Crônica: Nem bibliotecas, nem laboratório
Arnaldo Niskier
Há um movimento, em nosso país, no sentido de estimular as crianças, desde o pré-escolar, a gostar de leitura. Mais gosto do que hábito, pois este configuraria uma indesejável imposição.
Se os alunos se tornarem bons leitores, nas classes iniciais de alfabetização, cedo passarão a conviver com os livros, numa indispensável relação de cumplicidade. Quando isso acontece já na puberdade os resultados não são os mesmos. É claro que tudo depende das atitudes tomadas pelos professores do pré-escolar, aos quais se deve somar a contribuição necessária dos pais. Vimos em Tóquio, numa visita feita à capital japonesa, o quanto a presença dos pais nesse processo é fundamental. Em geral, antes de dormir, a criança japonesa pede a presença do pai ou da mãe ao seu lado, lendo algum livro, até que venha o sono.
Por isso é muito alto o índice de leitura do povo japonês. O gosto pela leitura é adquirido desde cedo e os meios oficiais, por intermédio de inúmeras bibliotecas, faz a sua parte, com uma abundante e diversificada oferta.
Pesquisas recentes (Censo Escolar de 2013) mostram que 65% das escolas brasileiras não têm uma biblioteca regularmente constituída e 44% delas não conhecem laboratórios ou computadores. Por aí se vê como é brutal o esforço para se alcançar a necessária qualidade do ensino, mesmo quando já existem, no sistema, benfeitorias como a nuvem de livros, que hoje alcança o número de 2,5 milhões de acessos, ao preço simbólico de 3,49 reais por semana.

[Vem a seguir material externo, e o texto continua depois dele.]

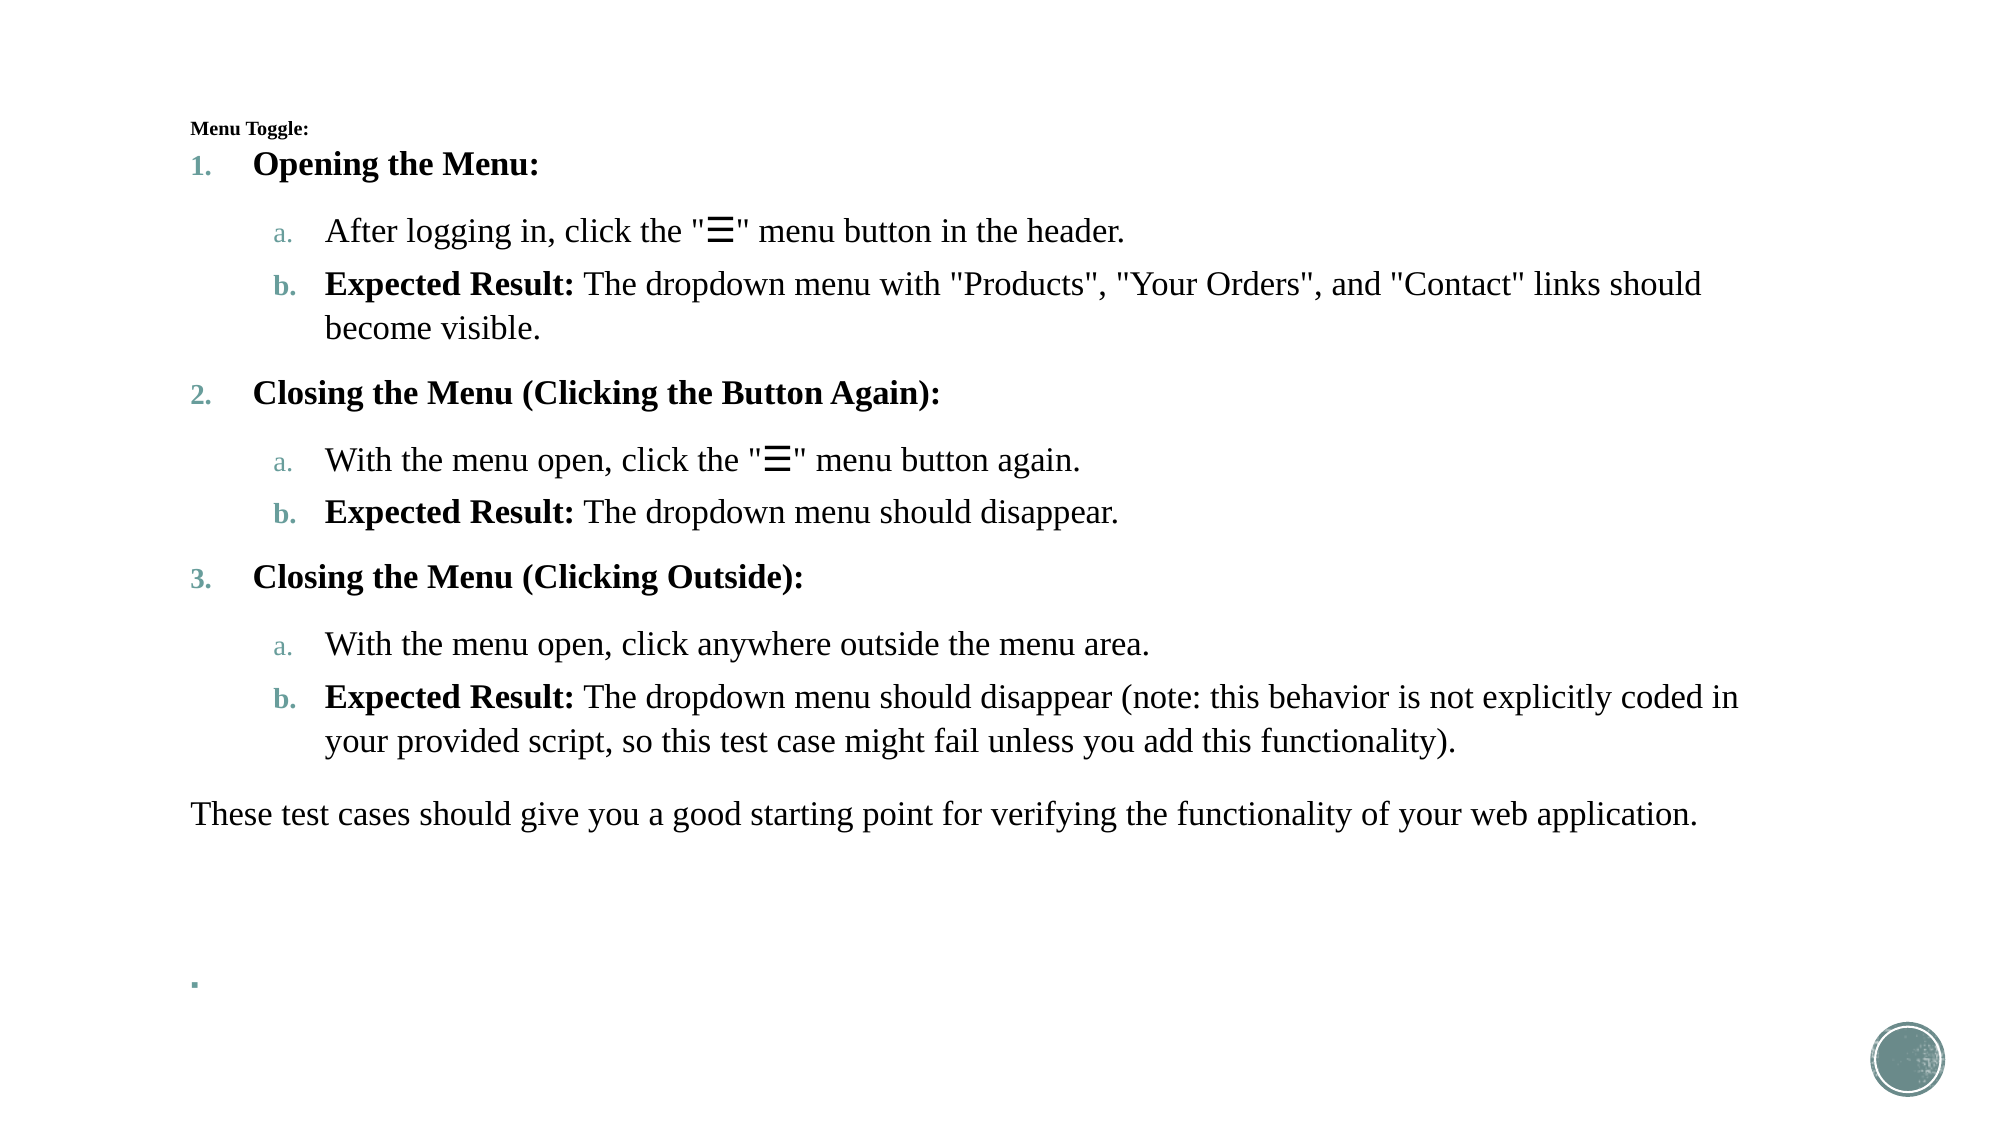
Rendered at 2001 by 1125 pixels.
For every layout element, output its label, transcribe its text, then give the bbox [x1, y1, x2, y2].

list Opening the Menu: After logging in, click the "☰" menu button in the header. Expected Result: The dropdown menu with "Products", "Your Orders", and "Contact" links should become visible. Closing the Menu (Clicking the Button Again): With the menu open, click the "☰" menu button again. Expected Result: The dropdown menu should disappear. Closing the Menu (Clicking Outside): With the menu open, click anywhere outside the menu area. Expected Result: The dropdown menu should disappear (note: this behavior is not explicitly coded in your provided script, so this test case might fail unless you add this functionality). These test cases should give you a good starting point for verifying the functionality of your web application. [175, 130, 1826, 1013]
title Menu Toggle: [175, 79, 1826, 130]
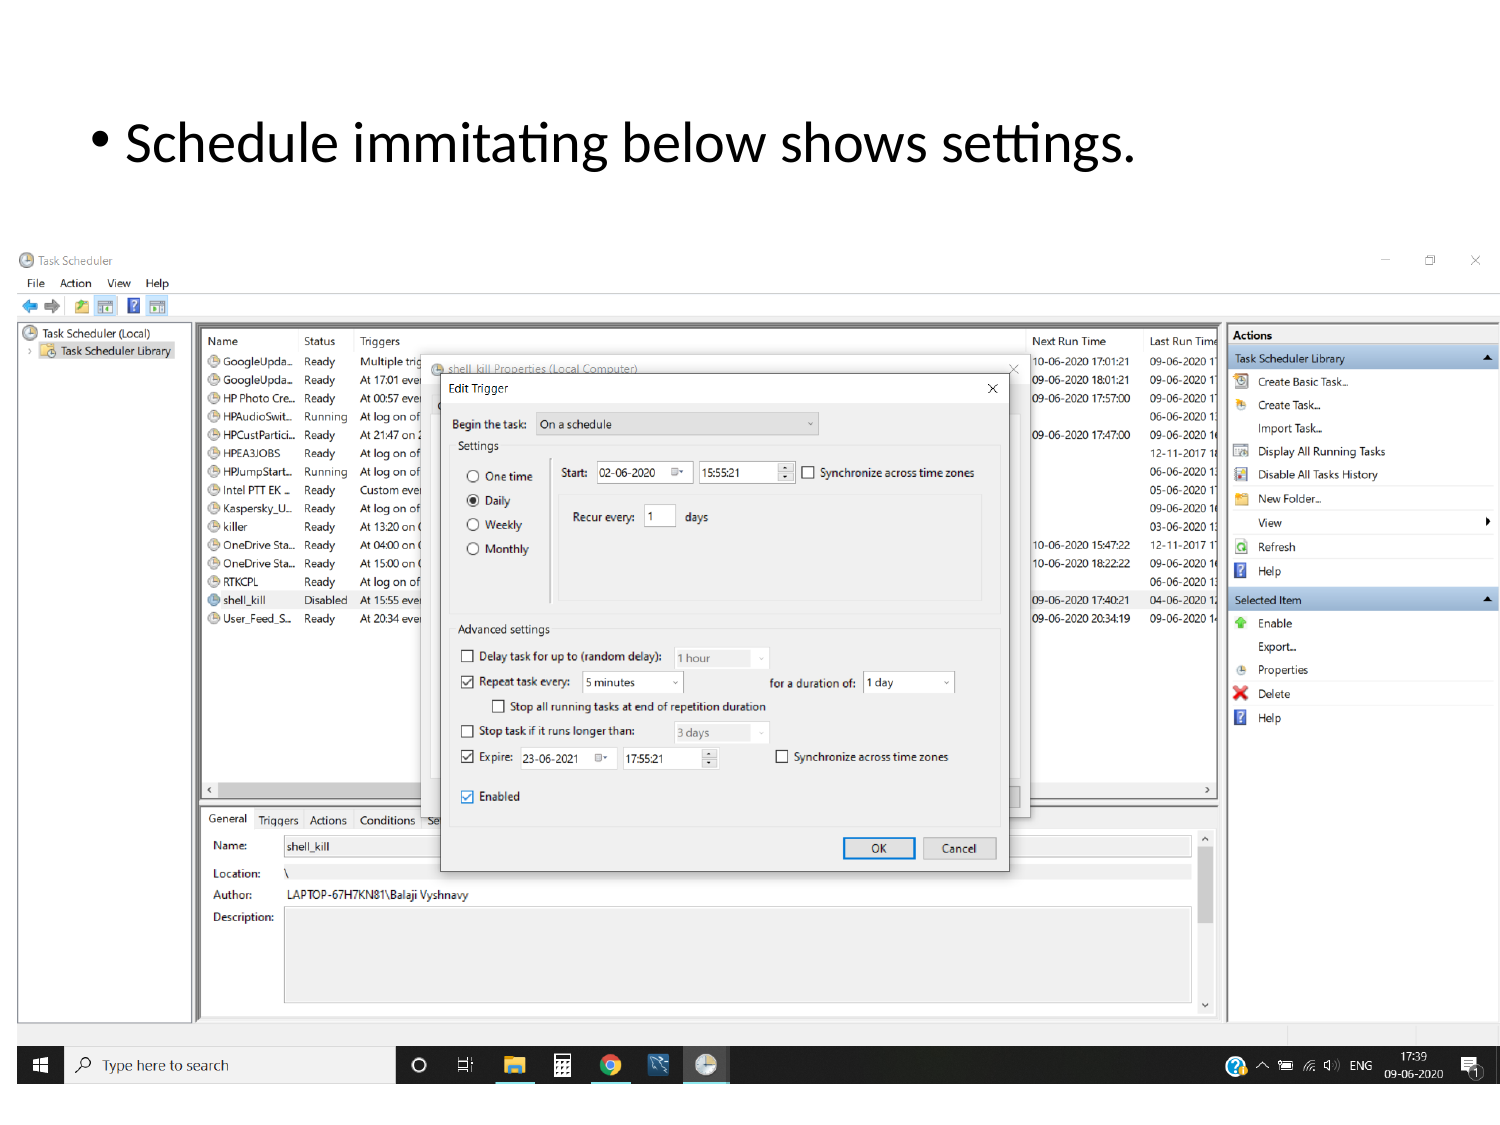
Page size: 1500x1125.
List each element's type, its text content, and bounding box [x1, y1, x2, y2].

picture [17, 249, 1500, 1084]
title Schedule immitating below shows settings. [75, 45, 1425, 233]
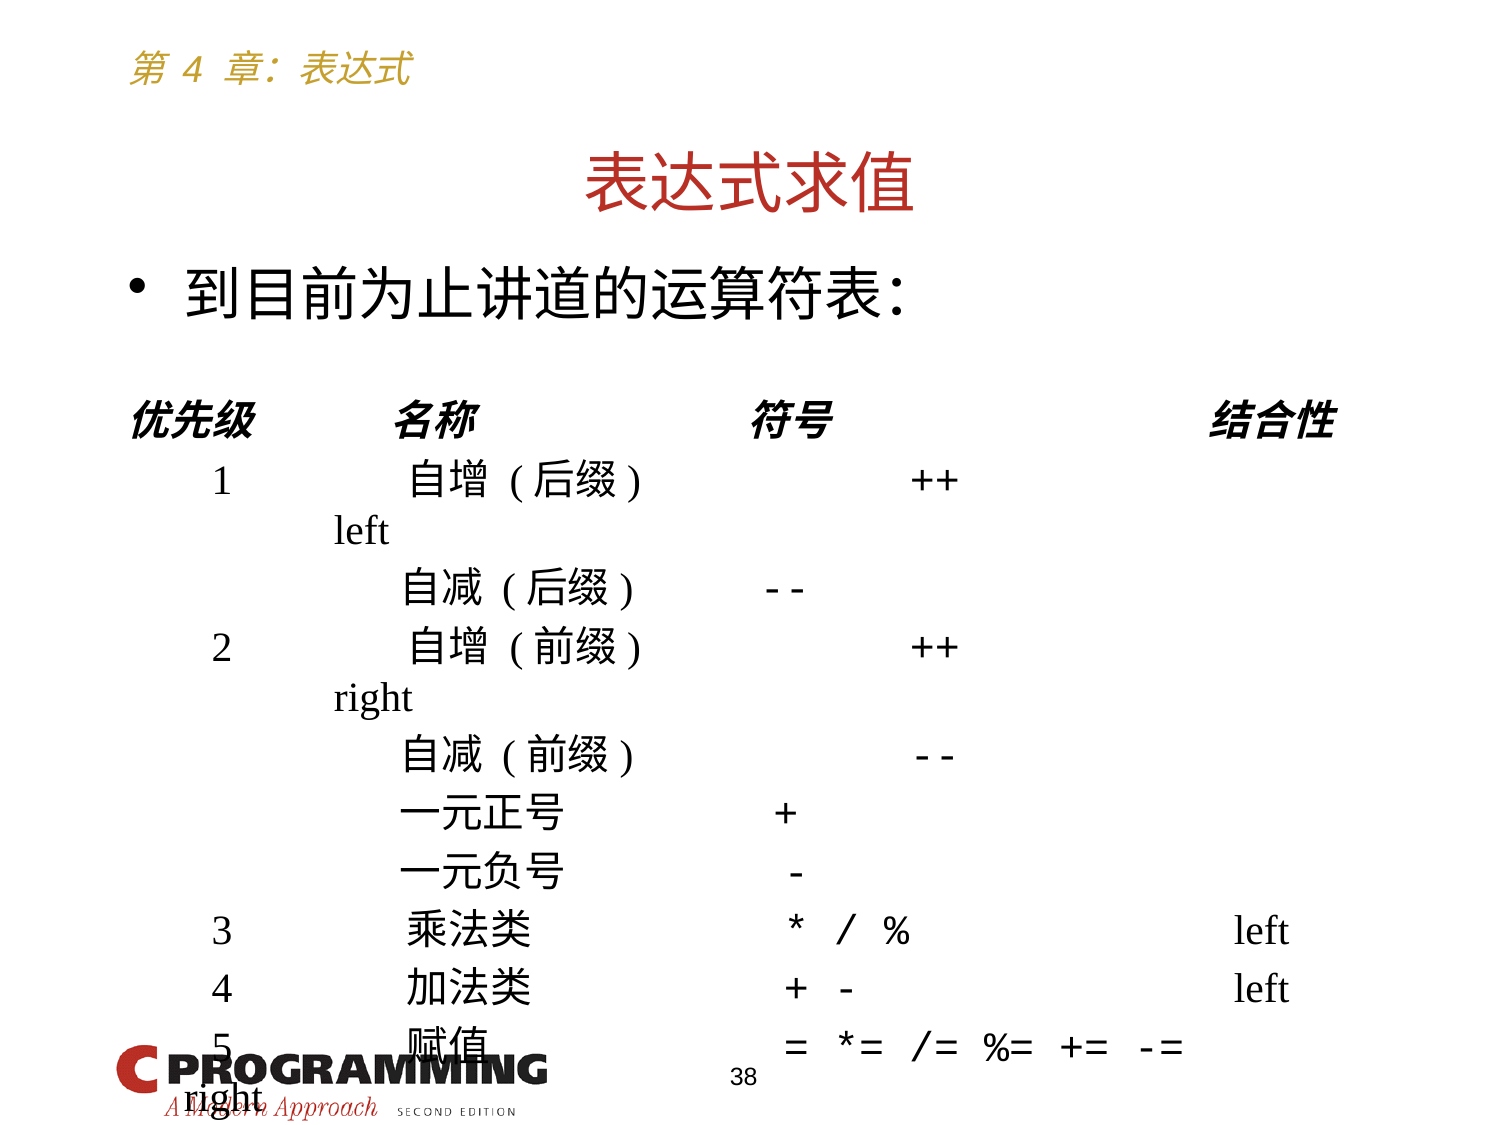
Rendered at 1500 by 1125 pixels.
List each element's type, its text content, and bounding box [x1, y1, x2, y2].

list 到目前为止讲道的运算符表： 优先级 名称 符号 结合性 1 自增 (后缀) ++ left 自减 (后缀) -- 2 自增 (前缀) ++ right 自减 (前缀) -- 一元正号 + 一元负号 - 3 乘法类 * / % left 4 加法类 + - left 5 赋值 = *= /= %= += -= right [112, 249, 1388, 1038]
title 表达式求值 [112, 125, 1388, 238]
slide_number 38 [687, 1049, 801, 1101]
picture [112, 1041, 550, 1123]
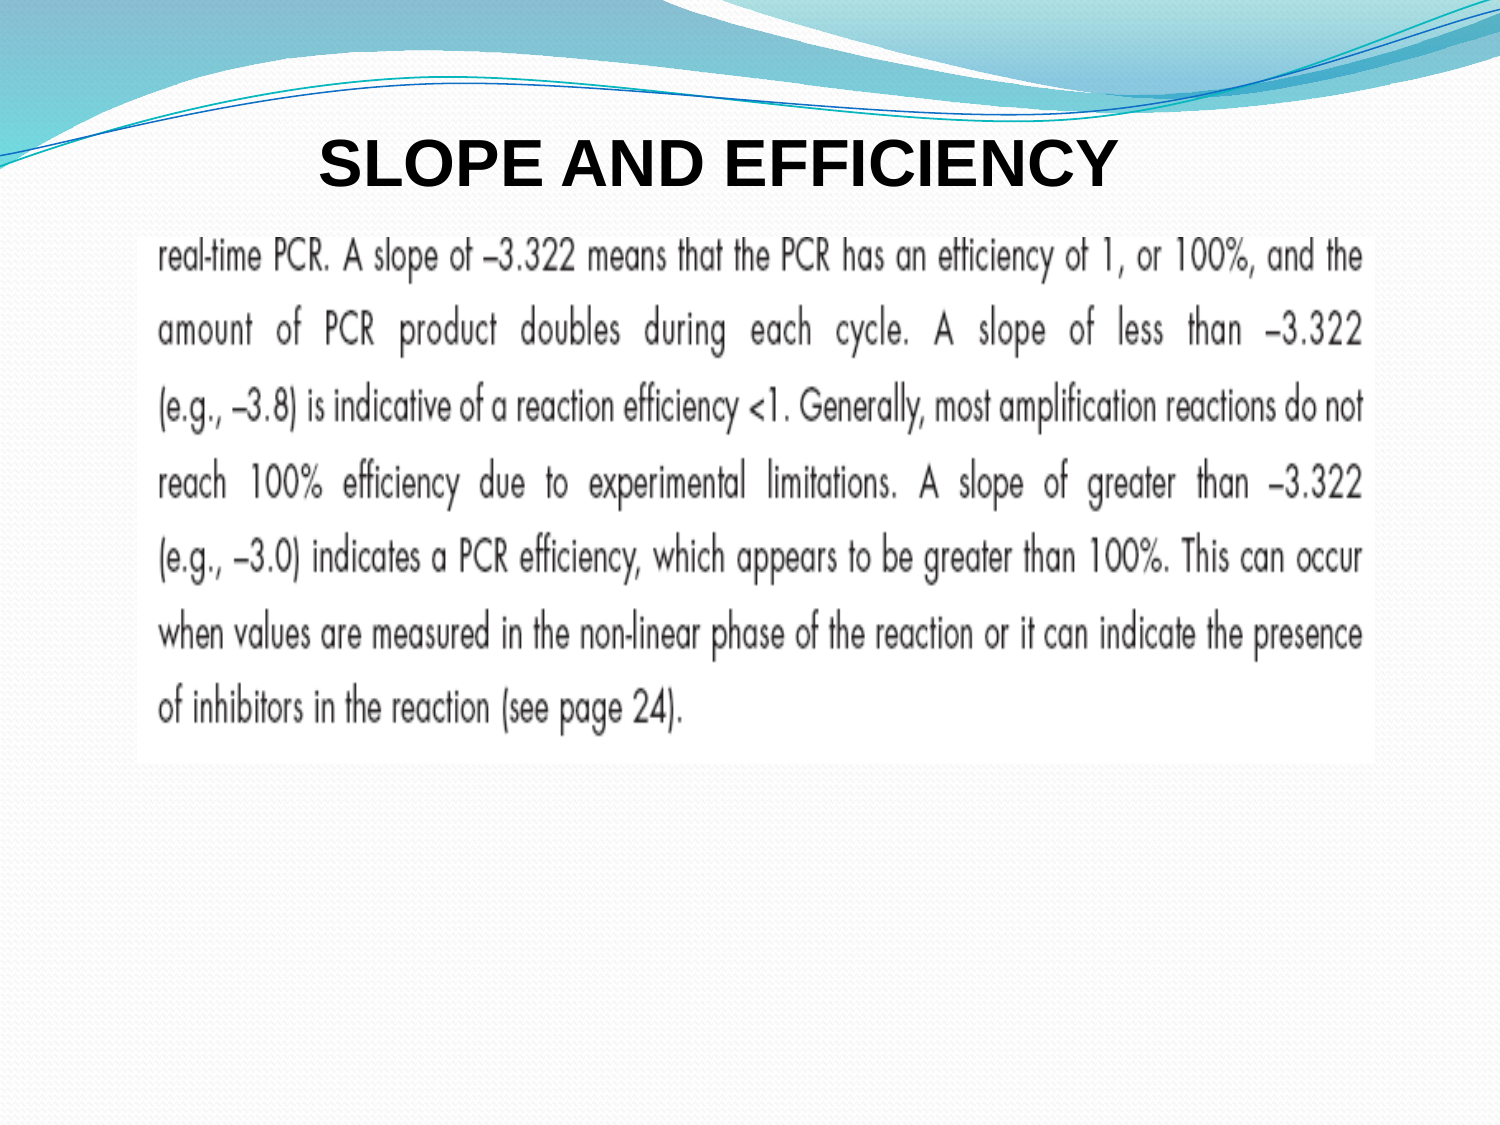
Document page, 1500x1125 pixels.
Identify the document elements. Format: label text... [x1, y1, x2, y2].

picture [137, 237, 1376, 763]
text_box SLOPE AND EFFICIENCY [303, 112, 1136, 208]
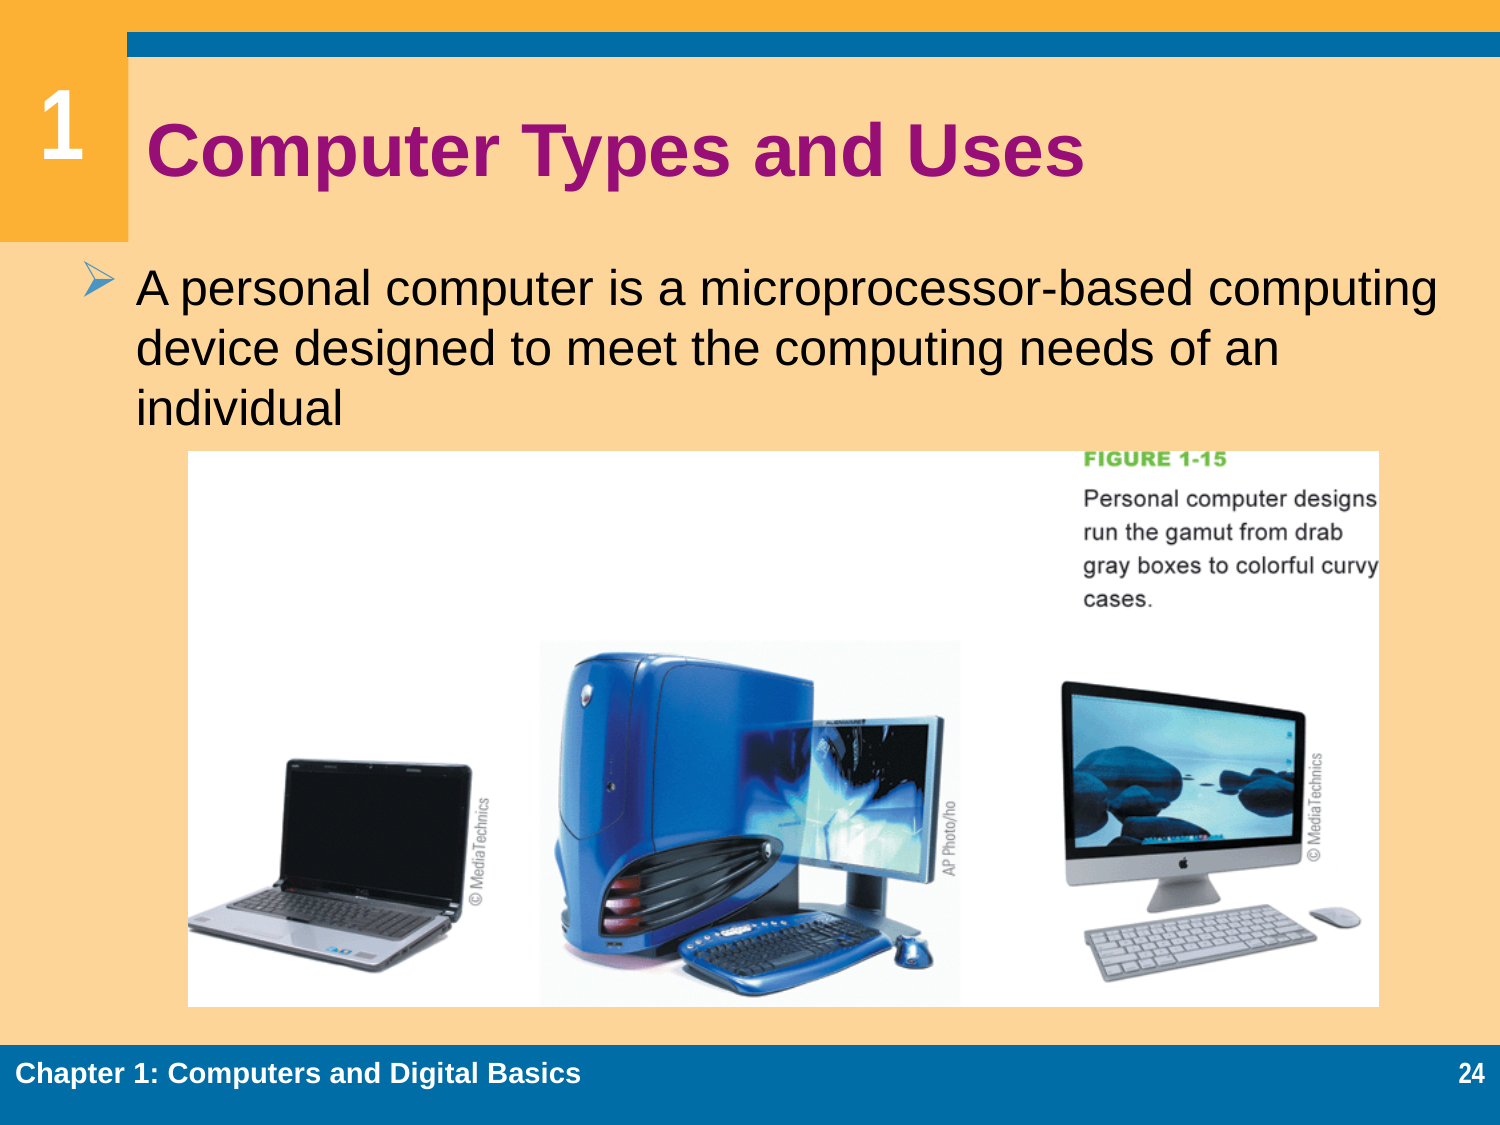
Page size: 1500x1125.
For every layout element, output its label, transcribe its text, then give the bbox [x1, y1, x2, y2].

list A personal computer is a microprocessor-based computing device designed to meet the computing needs of an individual [64, 247, 1500, 1006]
title Computer Types and Uses [131, 60, 1500, 234]
slide_number 24 [1149, 1046, 1500, 1125]
footer Chapter 1: Computers and Digital Basics [0, 1046, 1149, 1125]
picture [188, 451, 1379, 1007]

No lançamento da quinta “Olimpíada do Saber”, nas instalações da Unisuam, em Bonsucesso, tivemos o ensejo de fazer algumas observações sobre o atual estágio do ensino médio em nosso país. Defendemos a adequada formação dos professores e a sua correta remuneração, o que infelizmente não está ocorrendo. Todos sabemos que é preciso investir, mas o que se ouve é a existência de sérias dificuldades para que isso ocorra. Devemos chegar a 6,1% do PIB, o que pode acontecer, mas o ideal seria que os recursos para educação fossem até 10% do Produto Interno Bruto. Como subir esses números se a divulgação denuncia que foram cortados 7 bilhões de reais dos recursos do MEC, numa brutal contenção?
Se isso acontece no plano federal, pior é o que está se passando em nível estadual, quando os reflexos podem ser mais claramente sentidos. Nossa precariedade, medida pelo comportamento dos alunos em leitura, matemática e ciências, deve sacrificar o proclamado crescimento econômico, com a particularidade de que meninos e meninas demonstram grande dose de nervosismo diante dos problemas que lhes são apresentados (os meninos menos do que as meninas).
De toda forma, manter os jovens nas salas de aula é um grande desafio. Existe uma evasão muito grande, notadamente nas regiões mais pobres do país. Além disso, segundo dados do Banco Interamericano de Desenvolvimento, registra-se um grande número de jovens que jamais frequentou a escola. Isso acontece, por exemplo, nas chamadas UPPS (Unidades de Polícia Pacificadora). Há 25 delas no Rio de Janeiro, onde ocorre o fenômeno, a merecer providências inadiáveis. A solução depende mais de vontade política do que de recursos financeiros. É grande o desafio de elevar a escolaridade média. Hoje, um em cada cinco jovens de 15 a 19 anos não estuda nem trabalha, conforme dados do IBGE.
Essa realidade induz os sistemas de ensino a um fenômeno comum, que é a distorção idade/série. A clientela escolar se atrasa no que deveriam ser as séries respectivas, ou seja, o ano de entrada é defasado. Em consequência, promove-se uma reação em cadeia e a criança termina o 9º ano do ensino fundamental não com ao previstos 15 anos, no máximo, mas com 18 ou 19, atrasando a frequência ao ensino médio, quando é possível acompanhar o curso com o chamado primeiro emprego. Esse fator é um dos indutores da desistência proclamada, uma das razões da perda de eficácia sobretudo da educação pública brasileira. Quem sabe, aí poderá estar uma das causas principais da violência assinalada em nossas escolas – e que tanto preocupa pais e professores?